Başkan Asmalı’nın bu noktada yorumları çok değerli: "Türkiye’nin mevcut durumu, üretim kapasitesi, genç nüfusu, esnek üretim kapasitesi, lojistik konumu; onu bir üretim üssü yapmaya aday. Dolayısıyla Türkiye'nin dünyanın ilk 10 ekonomisi arasına gireceğini dünya da söylüyor ama bu bizim sağlıklı atacağımız adımlarla mümkün olacak. Bu yolda ortaya konulan Orta Vadeli Plan’ın bana göre en önemli kısmı; yapısal reformlar. Dolayısıyla Türkiye'de geçmiş yıllarda eksikliğini hissettiğimiz hukuktan, eğitimden, dijitalleşmeden, yeşil ekonomiden mali disiplinden başlayarak kentsel dönüşüme kadar birçok alanda yapısal reformlar öngörülmüştür. Bu noktada rakiplerimizin de bizimle birlikte çalıştığını unutmamamız gerekiyor. Türkiye çalışırken başka ülkeler de durmuyor. Örneğin Endonezya dünyanın en büyük 16’ncı ekonomisi. Bir ülke için nüfus büyük bir güç. Yakın zamanda Çin, ekonomik büyüklükte Amerika’yı geçecek. Amerika’nın ikinciliğe düşeceği ve sonraki aşamada ise üçüncülüğe inerek yerini Hindistan’ın alacağı söyleniyor. Bu noktada bizim çok çalışarak verimliliği artırmamız önemli. Verimliliği artırıp sürekliliği sağlarsak ve ölçek ekonomiyi büyütürsek başarılı oluruz.”

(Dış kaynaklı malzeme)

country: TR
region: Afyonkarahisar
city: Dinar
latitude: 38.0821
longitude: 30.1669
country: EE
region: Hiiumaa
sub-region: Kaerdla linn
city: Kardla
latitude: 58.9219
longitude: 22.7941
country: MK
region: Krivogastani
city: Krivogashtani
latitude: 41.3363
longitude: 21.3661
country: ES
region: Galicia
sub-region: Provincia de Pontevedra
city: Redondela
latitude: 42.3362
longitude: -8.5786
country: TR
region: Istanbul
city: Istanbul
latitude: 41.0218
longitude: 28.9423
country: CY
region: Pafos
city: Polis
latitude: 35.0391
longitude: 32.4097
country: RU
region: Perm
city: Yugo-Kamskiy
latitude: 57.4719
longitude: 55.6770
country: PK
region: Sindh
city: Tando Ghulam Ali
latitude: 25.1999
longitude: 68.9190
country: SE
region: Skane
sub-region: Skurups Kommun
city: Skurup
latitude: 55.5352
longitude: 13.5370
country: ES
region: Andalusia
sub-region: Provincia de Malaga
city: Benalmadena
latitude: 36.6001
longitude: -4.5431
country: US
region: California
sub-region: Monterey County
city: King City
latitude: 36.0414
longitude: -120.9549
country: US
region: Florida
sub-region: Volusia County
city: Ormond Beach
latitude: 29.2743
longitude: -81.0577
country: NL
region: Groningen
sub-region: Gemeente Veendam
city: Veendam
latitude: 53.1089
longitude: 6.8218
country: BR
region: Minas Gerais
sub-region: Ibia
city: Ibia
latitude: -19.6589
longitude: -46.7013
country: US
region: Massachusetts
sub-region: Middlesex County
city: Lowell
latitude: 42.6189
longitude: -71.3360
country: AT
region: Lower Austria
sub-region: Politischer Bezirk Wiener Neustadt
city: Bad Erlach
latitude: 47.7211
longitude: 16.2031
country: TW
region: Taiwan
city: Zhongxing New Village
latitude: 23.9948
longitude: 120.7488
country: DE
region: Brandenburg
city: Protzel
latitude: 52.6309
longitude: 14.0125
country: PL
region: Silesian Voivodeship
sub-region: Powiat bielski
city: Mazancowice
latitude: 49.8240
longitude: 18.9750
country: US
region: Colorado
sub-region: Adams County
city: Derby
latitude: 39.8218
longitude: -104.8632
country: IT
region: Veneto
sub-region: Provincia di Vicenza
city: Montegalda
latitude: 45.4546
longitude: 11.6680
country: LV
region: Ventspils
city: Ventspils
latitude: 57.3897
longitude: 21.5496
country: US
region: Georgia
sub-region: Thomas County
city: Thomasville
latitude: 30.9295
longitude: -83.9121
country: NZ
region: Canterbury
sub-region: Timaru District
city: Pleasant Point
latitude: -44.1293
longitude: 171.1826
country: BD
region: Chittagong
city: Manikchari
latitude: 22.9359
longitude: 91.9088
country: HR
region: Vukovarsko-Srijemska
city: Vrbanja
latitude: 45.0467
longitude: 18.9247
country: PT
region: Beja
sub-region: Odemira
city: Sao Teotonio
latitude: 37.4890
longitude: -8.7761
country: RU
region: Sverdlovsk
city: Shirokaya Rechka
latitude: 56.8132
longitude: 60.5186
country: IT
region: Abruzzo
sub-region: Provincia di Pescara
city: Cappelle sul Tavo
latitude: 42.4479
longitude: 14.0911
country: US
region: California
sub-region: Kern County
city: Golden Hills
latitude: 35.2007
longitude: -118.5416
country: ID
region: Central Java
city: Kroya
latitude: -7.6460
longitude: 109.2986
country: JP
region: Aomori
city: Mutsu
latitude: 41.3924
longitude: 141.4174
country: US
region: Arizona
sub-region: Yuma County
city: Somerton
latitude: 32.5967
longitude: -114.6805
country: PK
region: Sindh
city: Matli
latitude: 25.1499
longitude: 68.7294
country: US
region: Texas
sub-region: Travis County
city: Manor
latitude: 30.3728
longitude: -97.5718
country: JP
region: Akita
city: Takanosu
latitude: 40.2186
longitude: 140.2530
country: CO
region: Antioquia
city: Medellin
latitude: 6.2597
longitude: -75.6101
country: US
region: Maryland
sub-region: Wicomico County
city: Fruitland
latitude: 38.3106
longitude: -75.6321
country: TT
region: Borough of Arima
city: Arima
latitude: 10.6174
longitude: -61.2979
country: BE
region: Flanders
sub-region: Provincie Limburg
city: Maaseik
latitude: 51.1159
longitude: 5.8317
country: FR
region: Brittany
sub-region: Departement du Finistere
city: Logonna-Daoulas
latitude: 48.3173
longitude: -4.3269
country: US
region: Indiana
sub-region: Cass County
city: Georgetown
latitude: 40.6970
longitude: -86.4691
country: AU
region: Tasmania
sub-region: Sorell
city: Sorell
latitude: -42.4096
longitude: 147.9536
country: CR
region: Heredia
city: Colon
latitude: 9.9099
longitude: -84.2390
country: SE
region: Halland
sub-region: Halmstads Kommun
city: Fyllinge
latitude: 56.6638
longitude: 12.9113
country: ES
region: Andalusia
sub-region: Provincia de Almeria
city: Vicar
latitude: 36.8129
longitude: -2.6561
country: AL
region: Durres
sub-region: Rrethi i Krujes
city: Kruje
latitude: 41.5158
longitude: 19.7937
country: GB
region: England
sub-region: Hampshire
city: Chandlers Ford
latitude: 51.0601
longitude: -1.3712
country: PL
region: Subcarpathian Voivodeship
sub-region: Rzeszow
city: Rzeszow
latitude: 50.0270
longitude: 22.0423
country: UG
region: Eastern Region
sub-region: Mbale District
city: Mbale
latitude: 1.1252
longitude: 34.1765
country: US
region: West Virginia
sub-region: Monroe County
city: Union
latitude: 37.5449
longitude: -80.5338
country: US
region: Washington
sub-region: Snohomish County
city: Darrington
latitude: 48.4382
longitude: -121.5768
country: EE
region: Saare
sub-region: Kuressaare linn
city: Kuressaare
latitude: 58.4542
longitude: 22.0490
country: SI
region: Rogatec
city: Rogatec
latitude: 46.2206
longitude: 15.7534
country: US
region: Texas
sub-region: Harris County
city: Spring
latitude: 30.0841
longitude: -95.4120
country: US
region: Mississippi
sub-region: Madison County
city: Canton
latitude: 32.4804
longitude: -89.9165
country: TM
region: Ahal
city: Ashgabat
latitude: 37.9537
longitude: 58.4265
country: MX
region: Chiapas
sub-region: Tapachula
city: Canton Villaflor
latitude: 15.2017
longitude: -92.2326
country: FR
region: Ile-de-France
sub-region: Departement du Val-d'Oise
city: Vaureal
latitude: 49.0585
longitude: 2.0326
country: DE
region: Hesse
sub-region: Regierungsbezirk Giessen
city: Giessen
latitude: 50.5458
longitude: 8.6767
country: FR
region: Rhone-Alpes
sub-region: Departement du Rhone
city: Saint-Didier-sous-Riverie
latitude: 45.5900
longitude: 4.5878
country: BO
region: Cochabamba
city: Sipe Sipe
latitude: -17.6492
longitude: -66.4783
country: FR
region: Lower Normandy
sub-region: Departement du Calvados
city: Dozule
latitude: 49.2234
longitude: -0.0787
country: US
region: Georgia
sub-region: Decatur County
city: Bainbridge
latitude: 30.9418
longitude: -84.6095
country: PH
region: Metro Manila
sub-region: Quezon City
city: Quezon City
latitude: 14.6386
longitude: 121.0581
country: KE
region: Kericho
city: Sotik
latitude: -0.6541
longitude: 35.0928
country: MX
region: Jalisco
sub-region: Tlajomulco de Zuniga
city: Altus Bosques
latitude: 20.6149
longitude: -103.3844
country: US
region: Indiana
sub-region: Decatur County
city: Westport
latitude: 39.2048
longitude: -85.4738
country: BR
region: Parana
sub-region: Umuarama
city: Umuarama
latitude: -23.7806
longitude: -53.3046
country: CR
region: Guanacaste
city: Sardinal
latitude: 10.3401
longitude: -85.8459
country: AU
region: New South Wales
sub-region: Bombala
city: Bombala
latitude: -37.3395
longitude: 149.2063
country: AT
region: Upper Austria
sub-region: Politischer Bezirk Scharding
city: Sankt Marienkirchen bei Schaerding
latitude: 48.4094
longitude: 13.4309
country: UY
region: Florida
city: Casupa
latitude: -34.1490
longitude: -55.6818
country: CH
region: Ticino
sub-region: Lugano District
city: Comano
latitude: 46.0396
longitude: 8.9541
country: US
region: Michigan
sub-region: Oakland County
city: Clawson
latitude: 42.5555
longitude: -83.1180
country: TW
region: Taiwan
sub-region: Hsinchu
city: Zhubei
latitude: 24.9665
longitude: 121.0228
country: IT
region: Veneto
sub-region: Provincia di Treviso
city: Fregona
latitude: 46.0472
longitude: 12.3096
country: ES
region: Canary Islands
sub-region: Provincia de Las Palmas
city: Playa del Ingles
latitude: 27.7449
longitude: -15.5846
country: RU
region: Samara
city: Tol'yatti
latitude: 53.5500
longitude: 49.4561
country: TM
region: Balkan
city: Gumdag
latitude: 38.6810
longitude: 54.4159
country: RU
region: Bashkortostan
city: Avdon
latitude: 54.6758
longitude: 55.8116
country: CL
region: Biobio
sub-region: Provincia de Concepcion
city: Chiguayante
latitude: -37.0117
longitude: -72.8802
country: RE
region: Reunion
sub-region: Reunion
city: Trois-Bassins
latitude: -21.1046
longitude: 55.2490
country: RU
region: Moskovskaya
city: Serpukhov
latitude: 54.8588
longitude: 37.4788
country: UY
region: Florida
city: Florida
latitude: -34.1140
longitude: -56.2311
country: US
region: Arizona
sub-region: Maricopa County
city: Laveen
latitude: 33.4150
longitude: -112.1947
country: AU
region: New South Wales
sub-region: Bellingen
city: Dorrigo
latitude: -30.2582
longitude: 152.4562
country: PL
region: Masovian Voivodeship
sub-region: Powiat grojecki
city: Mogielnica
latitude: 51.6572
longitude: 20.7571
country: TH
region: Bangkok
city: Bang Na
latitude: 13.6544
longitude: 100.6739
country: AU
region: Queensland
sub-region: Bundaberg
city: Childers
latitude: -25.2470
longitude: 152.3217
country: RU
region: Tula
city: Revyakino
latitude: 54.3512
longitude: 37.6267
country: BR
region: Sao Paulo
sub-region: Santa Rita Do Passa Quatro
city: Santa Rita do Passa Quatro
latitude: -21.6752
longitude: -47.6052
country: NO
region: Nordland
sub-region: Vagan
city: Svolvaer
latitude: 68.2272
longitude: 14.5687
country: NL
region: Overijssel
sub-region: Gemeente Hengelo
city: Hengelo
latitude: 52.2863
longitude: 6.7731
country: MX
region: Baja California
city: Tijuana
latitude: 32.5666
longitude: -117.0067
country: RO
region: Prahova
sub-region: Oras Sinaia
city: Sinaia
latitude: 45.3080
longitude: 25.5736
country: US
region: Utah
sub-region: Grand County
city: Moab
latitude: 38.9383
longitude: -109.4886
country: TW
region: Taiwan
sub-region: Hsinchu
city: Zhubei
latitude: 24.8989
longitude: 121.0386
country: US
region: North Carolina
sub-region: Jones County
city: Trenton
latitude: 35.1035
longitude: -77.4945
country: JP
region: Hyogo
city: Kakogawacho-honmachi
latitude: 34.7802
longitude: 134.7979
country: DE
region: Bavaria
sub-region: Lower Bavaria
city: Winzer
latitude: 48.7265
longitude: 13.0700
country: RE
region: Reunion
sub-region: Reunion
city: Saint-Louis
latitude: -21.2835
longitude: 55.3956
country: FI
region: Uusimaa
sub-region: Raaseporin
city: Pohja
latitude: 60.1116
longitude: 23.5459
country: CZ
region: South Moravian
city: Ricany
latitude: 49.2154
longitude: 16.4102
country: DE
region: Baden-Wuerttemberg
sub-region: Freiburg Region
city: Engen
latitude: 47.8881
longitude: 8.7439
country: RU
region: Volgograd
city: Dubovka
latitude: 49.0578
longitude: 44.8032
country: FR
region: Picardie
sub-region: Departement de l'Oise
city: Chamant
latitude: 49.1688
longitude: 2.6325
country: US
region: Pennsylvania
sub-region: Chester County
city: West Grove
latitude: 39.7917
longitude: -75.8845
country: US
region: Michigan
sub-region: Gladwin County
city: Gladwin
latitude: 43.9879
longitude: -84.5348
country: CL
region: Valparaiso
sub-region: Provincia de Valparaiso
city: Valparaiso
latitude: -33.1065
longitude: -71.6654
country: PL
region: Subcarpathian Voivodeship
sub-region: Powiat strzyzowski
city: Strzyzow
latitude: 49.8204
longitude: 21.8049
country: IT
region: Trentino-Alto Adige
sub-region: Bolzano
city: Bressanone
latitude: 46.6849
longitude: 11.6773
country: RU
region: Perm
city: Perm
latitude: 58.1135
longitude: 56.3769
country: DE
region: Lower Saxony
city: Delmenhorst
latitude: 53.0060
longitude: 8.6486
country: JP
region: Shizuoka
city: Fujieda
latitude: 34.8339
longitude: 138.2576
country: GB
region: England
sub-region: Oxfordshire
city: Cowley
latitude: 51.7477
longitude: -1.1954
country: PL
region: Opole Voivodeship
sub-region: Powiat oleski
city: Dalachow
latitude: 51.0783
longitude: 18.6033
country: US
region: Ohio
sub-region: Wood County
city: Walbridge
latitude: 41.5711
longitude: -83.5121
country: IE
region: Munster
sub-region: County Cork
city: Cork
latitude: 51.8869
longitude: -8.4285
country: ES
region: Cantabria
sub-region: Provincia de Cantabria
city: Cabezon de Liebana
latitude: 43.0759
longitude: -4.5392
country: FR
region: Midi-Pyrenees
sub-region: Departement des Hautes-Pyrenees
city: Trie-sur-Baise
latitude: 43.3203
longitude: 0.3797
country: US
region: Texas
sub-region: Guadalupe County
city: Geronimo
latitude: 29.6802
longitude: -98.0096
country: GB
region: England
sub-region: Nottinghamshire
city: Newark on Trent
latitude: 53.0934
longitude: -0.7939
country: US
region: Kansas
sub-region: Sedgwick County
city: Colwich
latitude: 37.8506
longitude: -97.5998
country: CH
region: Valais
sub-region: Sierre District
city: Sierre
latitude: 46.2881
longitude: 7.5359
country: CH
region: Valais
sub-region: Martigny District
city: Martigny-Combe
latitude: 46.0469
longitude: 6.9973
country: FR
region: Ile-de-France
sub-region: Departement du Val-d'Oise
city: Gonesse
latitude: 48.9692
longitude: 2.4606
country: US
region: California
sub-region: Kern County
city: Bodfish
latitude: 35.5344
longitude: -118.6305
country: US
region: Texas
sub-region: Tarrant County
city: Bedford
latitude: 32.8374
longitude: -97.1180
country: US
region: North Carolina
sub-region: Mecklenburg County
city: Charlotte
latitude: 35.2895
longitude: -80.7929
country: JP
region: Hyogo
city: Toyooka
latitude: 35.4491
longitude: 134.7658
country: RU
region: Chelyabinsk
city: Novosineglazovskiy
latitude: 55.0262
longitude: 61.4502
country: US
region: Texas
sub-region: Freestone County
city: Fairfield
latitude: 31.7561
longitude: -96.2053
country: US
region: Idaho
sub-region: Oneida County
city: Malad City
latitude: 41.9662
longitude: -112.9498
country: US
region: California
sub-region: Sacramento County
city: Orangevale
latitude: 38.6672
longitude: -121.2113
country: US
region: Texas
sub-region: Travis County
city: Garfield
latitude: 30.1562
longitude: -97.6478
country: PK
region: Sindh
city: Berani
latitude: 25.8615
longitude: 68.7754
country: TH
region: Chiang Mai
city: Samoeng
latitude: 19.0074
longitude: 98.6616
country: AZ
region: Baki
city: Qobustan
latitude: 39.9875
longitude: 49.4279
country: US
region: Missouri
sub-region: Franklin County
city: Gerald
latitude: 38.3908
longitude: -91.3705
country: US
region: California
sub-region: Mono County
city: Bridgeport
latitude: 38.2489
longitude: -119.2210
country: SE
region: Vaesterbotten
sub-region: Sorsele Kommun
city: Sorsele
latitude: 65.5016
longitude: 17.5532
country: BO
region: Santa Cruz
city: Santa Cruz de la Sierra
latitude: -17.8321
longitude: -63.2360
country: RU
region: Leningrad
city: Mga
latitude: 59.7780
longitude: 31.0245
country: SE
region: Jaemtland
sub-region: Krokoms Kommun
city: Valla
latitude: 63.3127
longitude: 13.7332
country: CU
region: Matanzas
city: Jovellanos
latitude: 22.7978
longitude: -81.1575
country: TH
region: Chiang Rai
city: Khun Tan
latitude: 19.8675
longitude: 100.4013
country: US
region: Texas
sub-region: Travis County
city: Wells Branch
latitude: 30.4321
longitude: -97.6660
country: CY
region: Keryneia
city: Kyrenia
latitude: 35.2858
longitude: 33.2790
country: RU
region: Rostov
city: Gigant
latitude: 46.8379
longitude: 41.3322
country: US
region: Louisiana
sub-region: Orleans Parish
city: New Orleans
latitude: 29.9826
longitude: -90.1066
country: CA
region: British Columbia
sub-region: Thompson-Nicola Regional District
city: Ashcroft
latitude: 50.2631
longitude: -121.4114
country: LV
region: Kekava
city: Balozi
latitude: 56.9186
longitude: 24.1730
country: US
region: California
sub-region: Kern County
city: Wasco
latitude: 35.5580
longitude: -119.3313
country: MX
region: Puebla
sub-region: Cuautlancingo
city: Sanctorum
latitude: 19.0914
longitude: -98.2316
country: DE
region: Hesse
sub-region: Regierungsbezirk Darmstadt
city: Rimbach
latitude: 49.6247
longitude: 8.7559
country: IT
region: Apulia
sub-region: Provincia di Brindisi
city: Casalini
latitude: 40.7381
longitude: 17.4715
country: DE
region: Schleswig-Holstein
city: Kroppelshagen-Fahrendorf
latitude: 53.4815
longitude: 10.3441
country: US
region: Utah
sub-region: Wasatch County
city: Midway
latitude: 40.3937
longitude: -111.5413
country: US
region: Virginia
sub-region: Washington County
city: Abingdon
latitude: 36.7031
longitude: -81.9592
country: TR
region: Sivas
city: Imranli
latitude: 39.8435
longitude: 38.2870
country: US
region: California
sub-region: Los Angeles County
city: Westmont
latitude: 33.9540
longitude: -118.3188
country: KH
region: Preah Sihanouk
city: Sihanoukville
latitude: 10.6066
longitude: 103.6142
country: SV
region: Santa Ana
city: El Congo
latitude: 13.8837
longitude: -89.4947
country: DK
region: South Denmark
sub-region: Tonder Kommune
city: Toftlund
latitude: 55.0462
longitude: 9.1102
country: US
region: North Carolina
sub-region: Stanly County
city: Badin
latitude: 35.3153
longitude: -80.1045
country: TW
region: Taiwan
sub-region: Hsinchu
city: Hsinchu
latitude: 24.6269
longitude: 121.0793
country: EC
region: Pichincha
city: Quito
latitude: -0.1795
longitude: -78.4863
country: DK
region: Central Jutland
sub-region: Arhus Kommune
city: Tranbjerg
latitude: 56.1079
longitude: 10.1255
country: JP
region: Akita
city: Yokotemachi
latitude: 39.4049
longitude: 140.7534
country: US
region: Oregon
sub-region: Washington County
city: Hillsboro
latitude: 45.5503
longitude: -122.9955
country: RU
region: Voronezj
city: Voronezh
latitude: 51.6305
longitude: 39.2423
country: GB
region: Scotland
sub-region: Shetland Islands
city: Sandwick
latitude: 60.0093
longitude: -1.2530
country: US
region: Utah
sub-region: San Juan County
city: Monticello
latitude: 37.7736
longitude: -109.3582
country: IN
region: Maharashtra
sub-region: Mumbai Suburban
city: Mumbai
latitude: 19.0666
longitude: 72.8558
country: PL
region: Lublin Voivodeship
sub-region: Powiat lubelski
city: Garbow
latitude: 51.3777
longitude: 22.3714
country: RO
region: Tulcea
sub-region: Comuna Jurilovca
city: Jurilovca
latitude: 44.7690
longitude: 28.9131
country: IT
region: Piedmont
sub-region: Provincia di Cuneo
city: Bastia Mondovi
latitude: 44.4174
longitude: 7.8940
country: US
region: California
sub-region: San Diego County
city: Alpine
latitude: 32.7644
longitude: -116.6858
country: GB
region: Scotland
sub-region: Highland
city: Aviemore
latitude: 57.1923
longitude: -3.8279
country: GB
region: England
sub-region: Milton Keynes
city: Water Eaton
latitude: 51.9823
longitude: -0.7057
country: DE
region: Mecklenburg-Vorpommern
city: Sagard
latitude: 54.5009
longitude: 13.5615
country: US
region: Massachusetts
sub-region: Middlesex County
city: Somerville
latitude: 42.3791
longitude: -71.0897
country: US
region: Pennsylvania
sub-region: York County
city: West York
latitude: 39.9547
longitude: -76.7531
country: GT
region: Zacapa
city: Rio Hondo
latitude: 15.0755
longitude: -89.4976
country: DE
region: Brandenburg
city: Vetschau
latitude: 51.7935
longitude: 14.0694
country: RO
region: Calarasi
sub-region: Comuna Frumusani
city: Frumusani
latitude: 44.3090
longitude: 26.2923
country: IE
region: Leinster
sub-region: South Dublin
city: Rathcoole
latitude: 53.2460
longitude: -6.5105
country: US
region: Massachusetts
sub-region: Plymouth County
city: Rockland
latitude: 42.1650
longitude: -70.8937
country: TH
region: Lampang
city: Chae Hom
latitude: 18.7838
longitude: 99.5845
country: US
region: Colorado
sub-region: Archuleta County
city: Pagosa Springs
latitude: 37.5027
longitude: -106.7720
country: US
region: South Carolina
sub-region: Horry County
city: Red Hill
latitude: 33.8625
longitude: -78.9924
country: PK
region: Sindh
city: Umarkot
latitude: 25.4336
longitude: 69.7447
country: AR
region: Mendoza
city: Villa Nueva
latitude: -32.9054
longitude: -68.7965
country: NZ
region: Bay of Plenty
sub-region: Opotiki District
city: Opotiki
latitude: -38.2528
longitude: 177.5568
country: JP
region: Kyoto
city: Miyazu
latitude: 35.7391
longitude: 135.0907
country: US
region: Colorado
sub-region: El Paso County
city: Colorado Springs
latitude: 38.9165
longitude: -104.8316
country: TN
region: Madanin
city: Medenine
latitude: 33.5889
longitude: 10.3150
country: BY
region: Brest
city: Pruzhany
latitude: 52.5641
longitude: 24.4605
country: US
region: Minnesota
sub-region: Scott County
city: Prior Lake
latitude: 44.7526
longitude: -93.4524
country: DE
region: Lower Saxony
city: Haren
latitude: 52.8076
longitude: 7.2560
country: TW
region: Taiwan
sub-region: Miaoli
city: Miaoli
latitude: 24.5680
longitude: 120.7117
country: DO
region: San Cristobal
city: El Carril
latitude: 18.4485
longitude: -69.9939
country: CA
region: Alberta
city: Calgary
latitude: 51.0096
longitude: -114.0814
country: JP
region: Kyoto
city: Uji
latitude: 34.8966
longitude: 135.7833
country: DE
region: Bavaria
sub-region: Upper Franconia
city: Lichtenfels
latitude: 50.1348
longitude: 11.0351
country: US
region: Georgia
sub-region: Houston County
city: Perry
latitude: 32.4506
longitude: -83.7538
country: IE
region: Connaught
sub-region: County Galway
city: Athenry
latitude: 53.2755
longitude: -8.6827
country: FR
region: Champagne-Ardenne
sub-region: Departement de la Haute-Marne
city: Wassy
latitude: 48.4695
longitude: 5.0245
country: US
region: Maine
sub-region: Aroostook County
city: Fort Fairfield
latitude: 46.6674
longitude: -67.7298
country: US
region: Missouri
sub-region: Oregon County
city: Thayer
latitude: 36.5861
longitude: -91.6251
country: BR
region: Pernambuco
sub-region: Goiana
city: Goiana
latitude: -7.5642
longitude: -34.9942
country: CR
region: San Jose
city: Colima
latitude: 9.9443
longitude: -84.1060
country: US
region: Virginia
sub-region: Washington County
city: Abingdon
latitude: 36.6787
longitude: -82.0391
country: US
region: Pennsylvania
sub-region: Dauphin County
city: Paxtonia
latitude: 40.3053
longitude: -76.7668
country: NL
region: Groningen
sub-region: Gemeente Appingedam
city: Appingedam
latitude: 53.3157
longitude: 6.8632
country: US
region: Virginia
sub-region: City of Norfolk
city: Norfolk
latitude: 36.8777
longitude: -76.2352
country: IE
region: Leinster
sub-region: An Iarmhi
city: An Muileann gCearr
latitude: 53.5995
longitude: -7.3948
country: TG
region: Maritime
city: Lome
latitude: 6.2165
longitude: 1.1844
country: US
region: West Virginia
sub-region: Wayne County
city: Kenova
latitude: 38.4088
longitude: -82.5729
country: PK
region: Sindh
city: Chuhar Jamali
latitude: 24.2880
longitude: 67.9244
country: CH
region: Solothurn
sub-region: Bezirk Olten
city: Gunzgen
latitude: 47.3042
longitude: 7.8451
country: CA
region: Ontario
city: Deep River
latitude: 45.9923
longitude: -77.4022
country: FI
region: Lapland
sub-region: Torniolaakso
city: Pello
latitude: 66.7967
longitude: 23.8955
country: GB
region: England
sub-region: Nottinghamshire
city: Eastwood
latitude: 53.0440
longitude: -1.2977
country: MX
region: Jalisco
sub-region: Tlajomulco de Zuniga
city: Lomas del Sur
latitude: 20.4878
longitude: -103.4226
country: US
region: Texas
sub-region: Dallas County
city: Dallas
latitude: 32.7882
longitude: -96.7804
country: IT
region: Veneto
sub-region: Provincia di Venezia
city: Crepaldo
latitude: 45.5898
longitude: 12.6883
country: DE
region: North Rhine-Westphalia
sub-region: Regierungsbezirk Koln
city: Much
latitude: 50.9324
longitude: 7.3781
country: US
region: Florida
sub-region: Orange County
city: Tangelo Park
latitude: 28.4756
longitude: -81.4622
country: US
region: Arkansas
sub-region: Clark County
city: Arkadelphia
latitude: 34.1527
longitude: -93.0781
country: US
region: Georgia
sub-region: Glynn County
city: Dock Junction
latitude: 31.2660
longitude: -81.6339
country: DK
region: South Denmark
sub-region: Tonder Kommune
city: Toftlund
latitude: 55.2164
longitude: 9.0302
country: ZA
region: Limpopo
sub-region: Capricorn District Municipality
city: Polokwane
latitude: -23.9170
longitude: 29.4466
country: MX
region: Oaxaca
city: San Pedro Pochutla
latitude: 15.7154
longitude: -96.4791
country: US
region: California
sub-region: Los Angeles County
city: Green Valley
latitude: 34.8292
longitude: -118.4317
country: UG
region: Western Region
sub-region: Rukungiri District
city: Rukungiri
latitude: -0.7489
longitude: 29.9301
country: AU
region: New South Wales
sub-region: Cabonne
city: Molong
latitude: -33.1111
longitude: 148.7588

Şu anda krediler kısıtlansa da ihracat ve inovatif ürünlere devletimizin destek verdiğini belirten Asmalı, Selçuk Bayraktar ile Baykar'ın elde ettiği başarının başka sektörlere de taşınması gerektiğini söylüyor. Keza bu konu çok önemli ve de üzerinde durulması gereken bir başlık olarak Türkiye’nin önünde duruyor” diyor.

Enflasyonist ortamda iş dünyasının kendini nasıl koruyacağını sorduğumuzda; "Yatırımcılar, sanayiciler ve iş insanları olarak en büyük sıkıntımız önümüzü görememek" diyor Asmalı. “12. Kalkınma planıyla OVP’de 5 yılı kapsayacak bir gelecek projeksiyonu çizildi. Dolayısıyla kur ne olacak, enflasyon ne olacak, Dolar ne olacak, işsizlik ne olacak gibi soruların cevaplarını öngörebileceğimiz bir pencere oluştu diyebiliriz” şeklinde konuşuyor.